→ Extrait du document:
↓↓↓
B.22.1. La question préjudicielle part du postulat qu'une norme communale acquiert sa force obligatoire par la conjonction de deux conditions, à savoir la publication proprement dite et l'annotation, alors que les autres normes, dont la publication a lieu dans un journal officiel, ne supposent aucune autre formalité.

La question préjudicielle contient donc les éléments nécessaires permettant à la Cour de statuer. L'exception du Gouvernement flamand et de la SA « Proximus », partie demanderesse dans le litige au fond dans l'affaire n° 7861, sur ce point est rejetée.

B.22.2. Aux termes des dispositions en cause, les règlements et ordonnances communaux acquièrent leur force obligatoire exclusivement par le biais de la publication sur le site internet de la commune, à savoir le cinquième jour qui suit le jour de leur publication, sauf disposition contraire. Aucune autre condition n'est requise.

L'annotation dans le registre spécialement tenu à cet effet constitue le mode de preuve de cette publication, notamment devant un tribunal.

Selon la jurisprudence de la Cour de cassation, le non-respect des règles relatives à la forme de l'annotation dans le registre entraîne l'absence de preuve de la publication et, par conséquent, l'inopposabilité du règlement communal (Cass., 10 octobre 2019, C.18.0384.N, précité; 21 mai 2015, F.14.0098.F, précité; 21 mai 2015, F.13.0158.F, précité).
↑↑↑
→ Données fournies:
↓↓↓
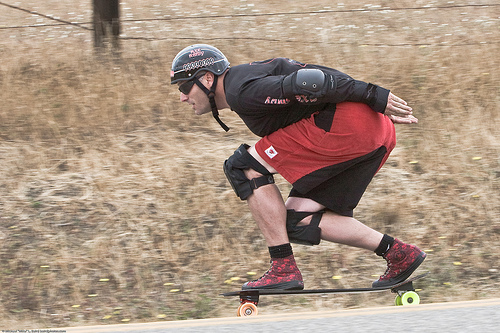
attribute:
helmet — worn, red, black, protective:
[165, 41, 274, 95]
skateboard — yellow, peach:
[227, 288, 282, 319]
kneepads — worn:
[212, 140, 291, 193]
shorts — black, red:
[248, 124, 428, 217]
↑↑↑
↓↓↓
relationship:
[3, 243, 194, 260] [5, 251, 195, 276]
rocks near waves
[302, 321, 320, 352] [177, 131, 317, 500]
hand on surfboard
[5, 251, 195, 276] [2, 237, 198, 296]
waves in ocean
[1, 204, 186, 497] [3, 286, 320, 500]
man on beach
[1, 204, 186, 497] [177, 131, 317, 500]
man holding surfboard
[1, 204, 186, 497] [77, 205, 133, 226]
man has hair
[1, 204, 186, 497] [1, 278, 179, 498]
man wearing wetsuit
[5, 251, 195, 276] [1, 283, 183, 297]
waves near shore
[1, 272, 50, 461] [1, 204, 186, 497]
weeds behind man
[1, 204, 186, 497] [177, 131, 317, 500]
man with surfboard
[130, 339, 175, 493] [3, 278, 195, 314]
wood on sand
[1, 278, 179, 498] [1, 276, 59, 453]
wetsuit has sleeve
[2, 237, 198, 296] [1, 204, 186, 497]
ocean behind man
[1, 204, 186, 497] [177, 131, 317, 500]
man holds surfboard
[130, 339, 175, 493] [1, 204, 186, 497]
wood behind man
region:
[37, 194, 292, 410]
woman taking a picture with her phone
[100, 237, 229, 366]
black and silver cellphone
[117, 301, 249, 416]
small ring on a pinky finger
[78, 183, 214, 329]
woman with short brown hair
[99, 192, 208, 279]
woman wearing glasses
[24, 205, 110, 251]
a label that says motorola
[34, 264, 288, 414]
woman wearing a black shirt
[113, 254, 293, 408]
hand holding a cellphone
↑↑↑
→ Travail à faire:
**a)** D'après l'extrait sur la publication des règlements communaux, pourquoi un règlement communal devient-il inopposable lorsque les règles relatives à la forme de l'annotation dans le registre ne sont pas respectées ? Répondez en une à trois phrases.
**b)** Traduisez en anglais, s'il vous plaît, cette phrase de l'extrait sur la publication des règlements communaux : « L'annotation dans le registre spécialement tenu à cet effet constitue le mode de preuve de cette publication, notamment devant un tribunal. »
**c)** Rédigez la suite de l'extrait sur la publication des règlements communaux, à partir de sa dernière phrase.
Les données forment un matériau à part, indépendant de l'extrait.

→ Liste des réponses:
**a)** Selon la jurisprudence de la Cour de cassation, le non-respect de ces règles entraîne l'absence de preuve de la publication, car l'annotation dans le registre constitue le mode de preuve de celle-ci. Par conséquent, le règlement communal est inopposable.

**b)** The annotation in the register specially kept for this purpose constitutes the means of proving this publication, particularly before a court.

**c)**
La publication dans un journal officiel est, de la même façon, la seule condition de la force obligatoire des normes publiées par ce biais. La seule circonstance que la preuve de l'existence de la publication au journal officiel est plus aisée à apporter ne signifie pas que ce type de publication n'est soumise à aucun régime probatoire.

B.22.3. En ce qu'elle considère que la force obligatoire des règlements et ordonnances communaux en Région flamande dépend d'une double condition de publication et d'annotation, la question préjudicielle part d'une prémisse erronée. La différence de traitement qui y est décrite est dès lors inexistante.

B.23. La deuxième question préjudicielle n'appelle pas de réponse.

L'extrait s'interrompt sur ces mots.